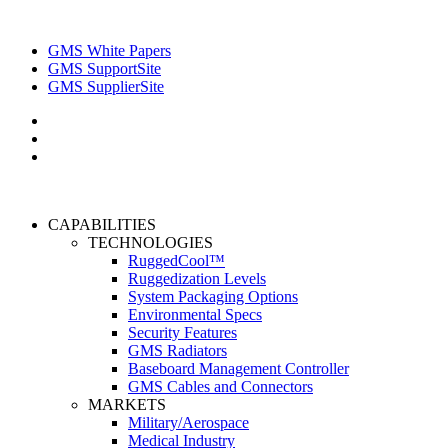
GMS White Papers
GMS SupportSite
GMS SupplierSite
CAPABILITIES
TECHNOLOGIES
RuggedCool™
Ruggedization Levels
System Packaging Options
Environmental Specs
Security Features
GMS Radiators
Baseboard Management Controller
GMS Cables and Connectors
MARKETS
Military/Aerospace
Medical Industry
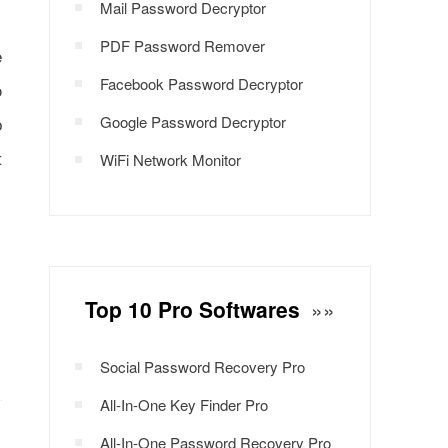
Mail Password Decryptor
PDF Password Remover
e
Facebook Password Decryptor
o
b
Google Password Decryptor
t
WiFi Network Monitor
Top 10 Pro Softwares
»»
Social Password Recovery Pro
All-In-One Key Finder Pro
All-In-One Password Recovery Pro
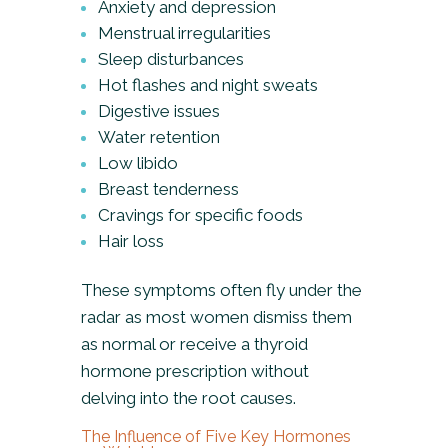
Anxiety and depression
Menstrual irregularities
Sleep disturbances
Hot flashes and night sweats
Digestive issues
Water retention
Low libido
Breast tenderness
Cravings for specific foods
Hair loss
These symptoms often fly under the
radar as most women dismiss them
as normal or receive a thyroid
hormone prescription without
delving into the root causes.
The Influence of Five Key Hormones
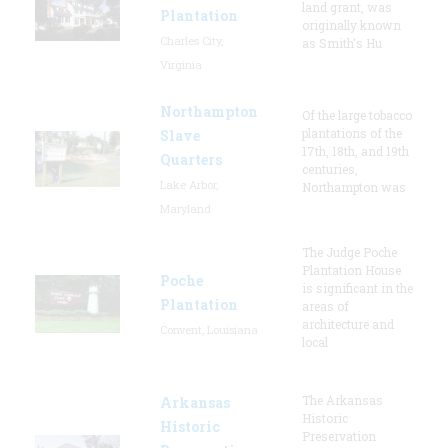
land grant, was
Plantation
originally known
Charles City,
as Smith's Hu
Virginia
Northampton
Of the large tobacco
plantations of the
Slave
17th, 18th, and 19th
Quarters
centuries,
Lake Arbor,
Northampton was
Maryland
The Judge Poche
Plantation House
Poche
is significant in the
Plantation
areas of
architecture and
Convent, Louisiana
local
The Arkansas
Arkansas
Historic
Historic
Preservation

──────────────────────────────

• **JOB ITEM**: Copy out the text of the data above, substituting "Password Revealer" for each "Password Decryptor" and changing nothing else. Omit the pictures.

• **RESPONSE TO THIS TASK**:
GMS White Papers
GMS SupportSite
GMS SupplierSite
CAPABILITIES
TECHNOLOGIES
RuggedCool™
Ruggedization Levels
System Packaging Options
Environmental Specs
Security Features
GMS Radiators
Baseboard Management Controller
GMS Cables and Connectors
MARKETS
Military/Aerospace
Medical Industry
Mail Password Revealer
PDF Password Remover
e
Facebook Password Revealer
o
b
Google Password Revealer
t
WiFi Network Monitor
Top 10 Pro Softwares
»»
Social Password Recovery Pro
All-In-One Key Finder Pro
All-In-One Password Recovery Pro
Anxiety and depression
Menstrual irregularities
Sleep disturbances
Hot flashes and night sweats
Digestive issues
Water retention
Low libido
Breast tenderness
Cravings for specific foods
Hair loss
These symptoms often fly under the
radar as most women dismiss them
as normal or receive a thyroid
hormone prescription without
delving into the root causes.
The Influence of Five Key Hormones
land grant, was
Plantation
originally known
Charles City,
as Smith's Hu
Virginia
Northampton
Of the large tobacco
plantations of the
Slave
17th, 18th, and 19th
Quarters
centuries,
Lake Arbor,
Northampton was
Maryland
The Judge Poche
Plantation House
Poche
is significant in the
Plantation
areas of
architecture and
Convent, Louisiana
local
The Arkansas
Arkansas
Historic
Historic
Preservation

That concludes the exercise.